Richardson como Espada em Dom Quixote.Crédito: Andrej Uspenski
“Só me lembro de pegar minhas irmãs e observá-las fazendo espacates. Eu pensei, 'Quero tentar isso'.
“A senhorita Vicky era uma ótima professora de sapateado. Ela realmente me chamou a atenção… Crescemos com muito Gene Kelly em Cantando na chuva.”
Uma bolsa de estudos para a Escola Secundária do Victorian College of the Arts aos 14 anos mudou tudo, dando-lhe um foco maior na disciplina de balé, que acabaria por conquistar seu coração. Isso significava uma viagem de trem de quase três horas antes do amanhecer saindo de Gippsland, alguns dias por semana..
“Acho que me apaixonei por ele naquela época”, diz ela. “Quer dizer, eu ainda não tinha expectativas sobre o que deveria fazer… mas simplesmente absorvi tudo isso.”
Richardson em A declaraçãoum drama coreografado de dança de palavra falada que explora as profundezas sombrias da natureza humana e da política de diretoria. Crédito: Andrej Uspenski
Movendo-se pelo mundo quando adolescente, ela ingressou no Royal Ballet aos 20 anos, depois de se formar na prestigiada Royal Ballet School, e nunca mais olhou para trás. Ao longo dos anos, desempenhou papéis que vão desde o Chapeleiro Maluco até Romeu, em palcos de Nova Iorque, Japão e Madrid.
Um dia típico hoje em Londres começa com uma aula às 10h30, seguida de ensaios e apresentações que podem se estender até altas horas da noite. A rotina reflete a dos atletas de elite: gestão de lesões, recuperação e saúde mental são prioridades constantes
“Já tive meu quinhão de lesões”, diz ele. “Então aprendi a ouvir mais meu corpo.”
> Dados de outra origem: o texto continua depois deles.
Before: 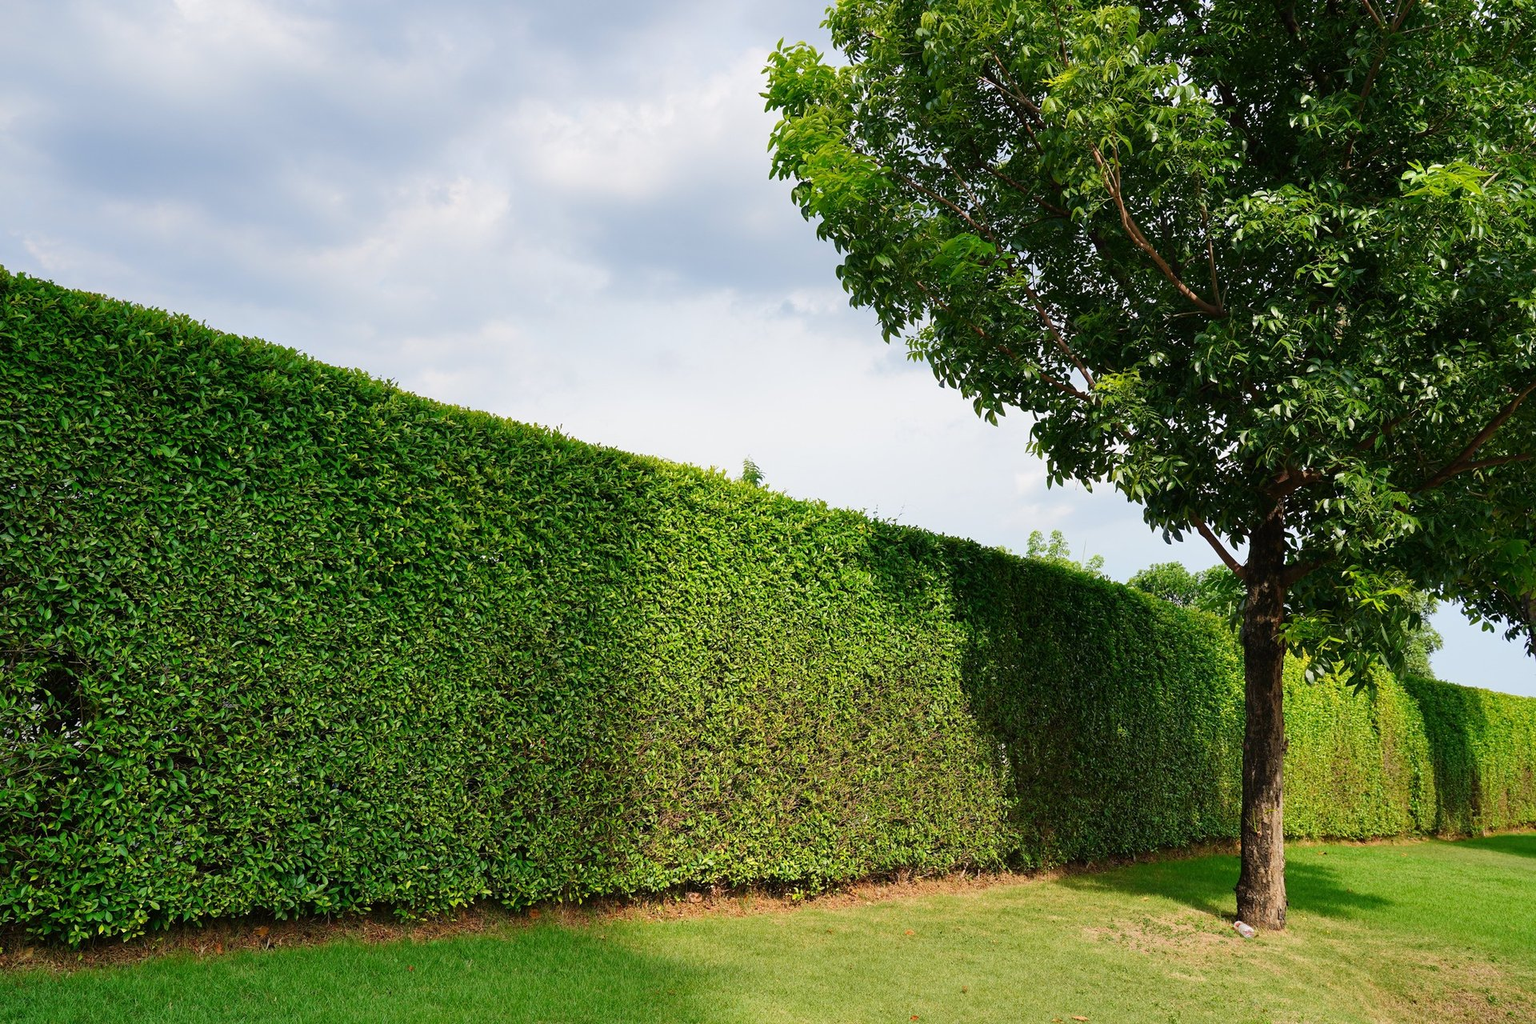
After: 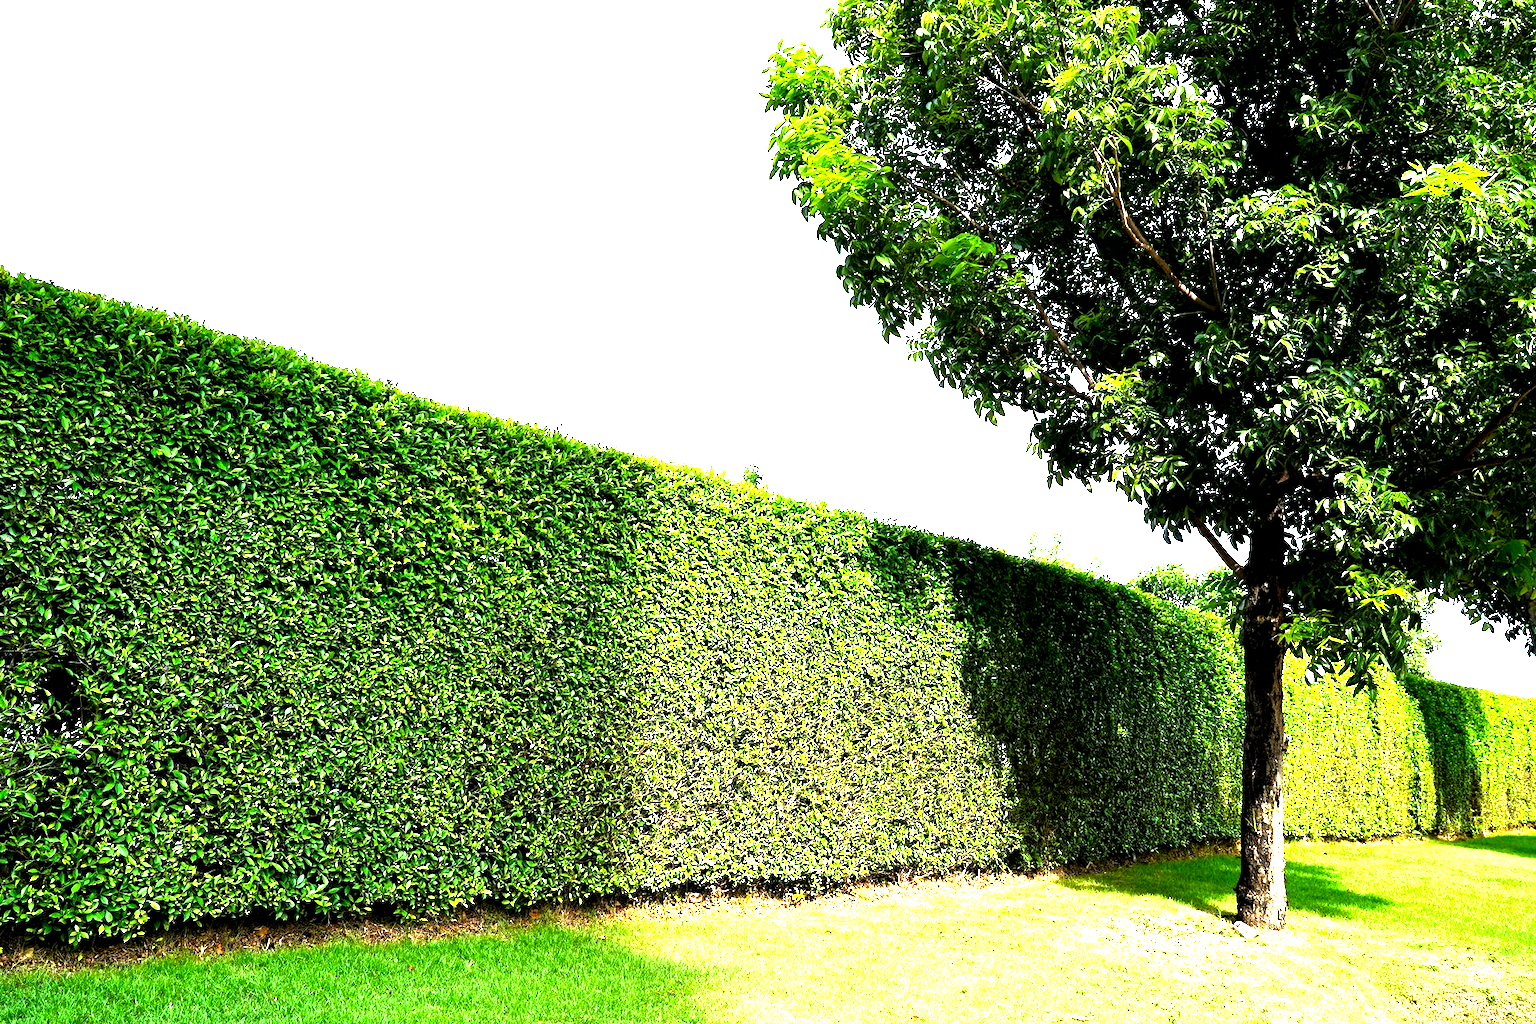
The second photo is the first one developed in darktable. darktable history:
white balance: red 0.925, blue 1.046
levels: levels [0.044, 0.475, 0.791]
exposure: black level correction 0.009, exposure 1.425 EV, compensate highlight preservation false
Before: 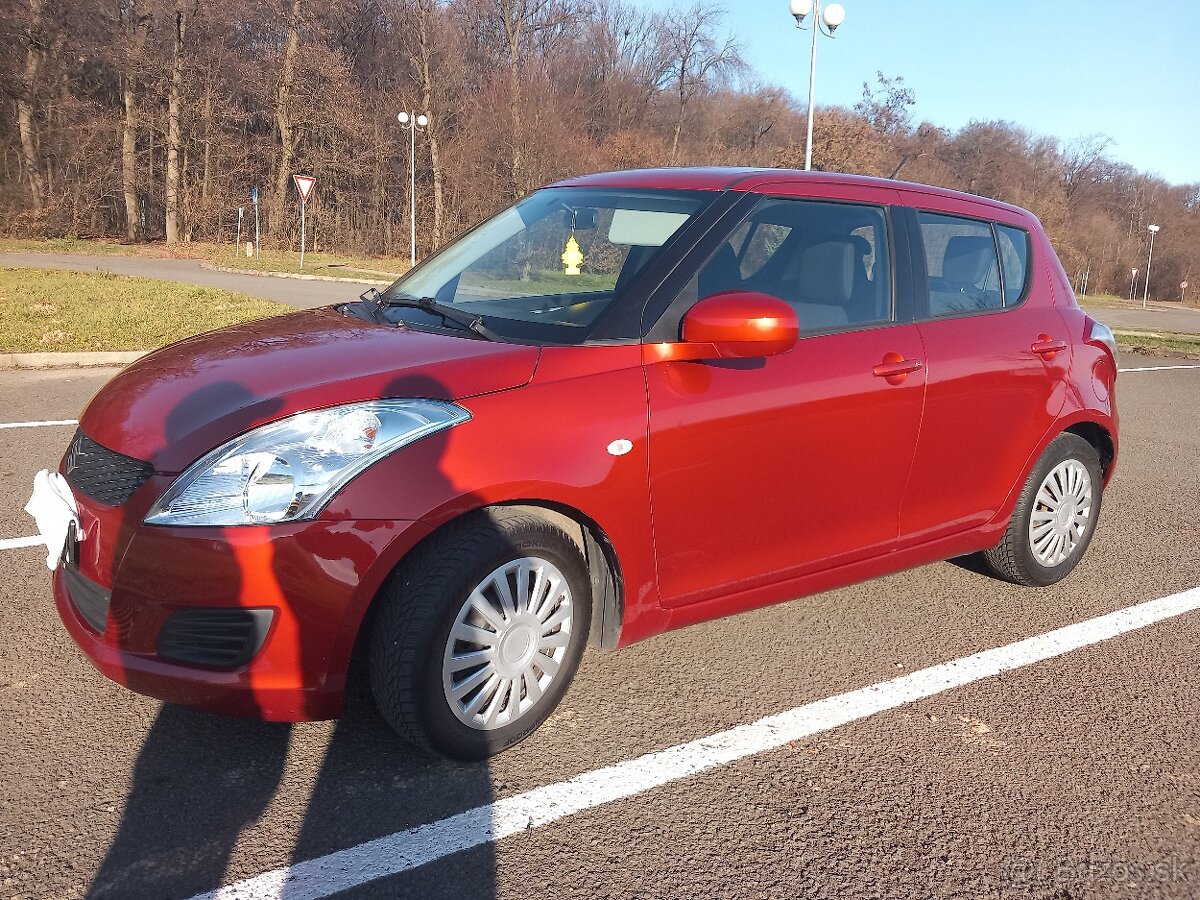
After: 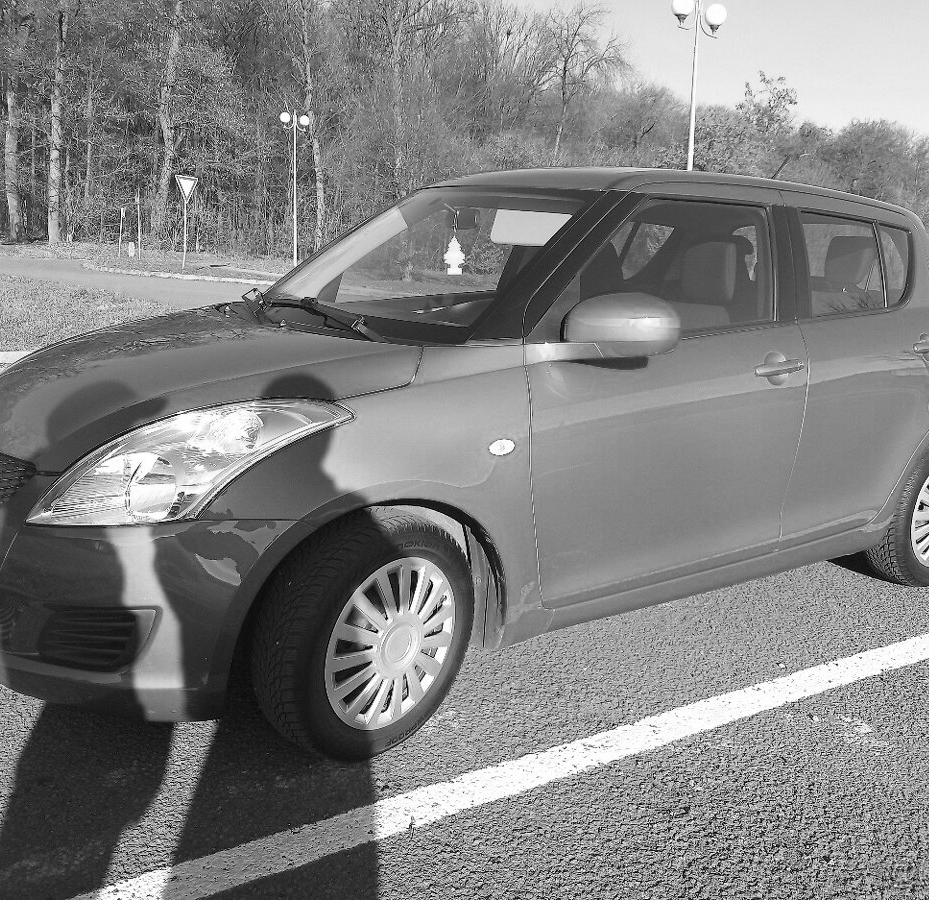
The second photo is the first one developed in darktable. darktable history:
color zones: curves: ch0 [(0.004, 0.588) (0.116, 0.636) (0.259, 0.476) (0.423, 0.464) (0.75, 0.5)]; ch1 [(0, 0) (0.143, 0) (0.286, 0) (0.429, 0) (0.571, 0) (0.714, 0) (0.857, 0)]
crop: left 9.88%, right 12.664%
Embora “não seja uma pessoa de ioga”, o trabalho respiratório tornou-se uma prática de base. “Tem uma dançarina aqui que dá aulas de respiração. Quando entrei, isso realmente me ajudou a desacelerar as coisas.”
Kevin O'Hare, diretor artístico do Royal Ballet, assistiu com admiração à ascensão de Richardson.
“Calvin tem aquela rara habilidade de se mover entre os mundos clássico e contemporâneo com total comprometimento”, diz O'Hare.
Numa companhia com repertório diversificado, desde clássicos de MacMillan até encomendas da coreógrafa canadense Crystal Pite, a versatilidade é essencial.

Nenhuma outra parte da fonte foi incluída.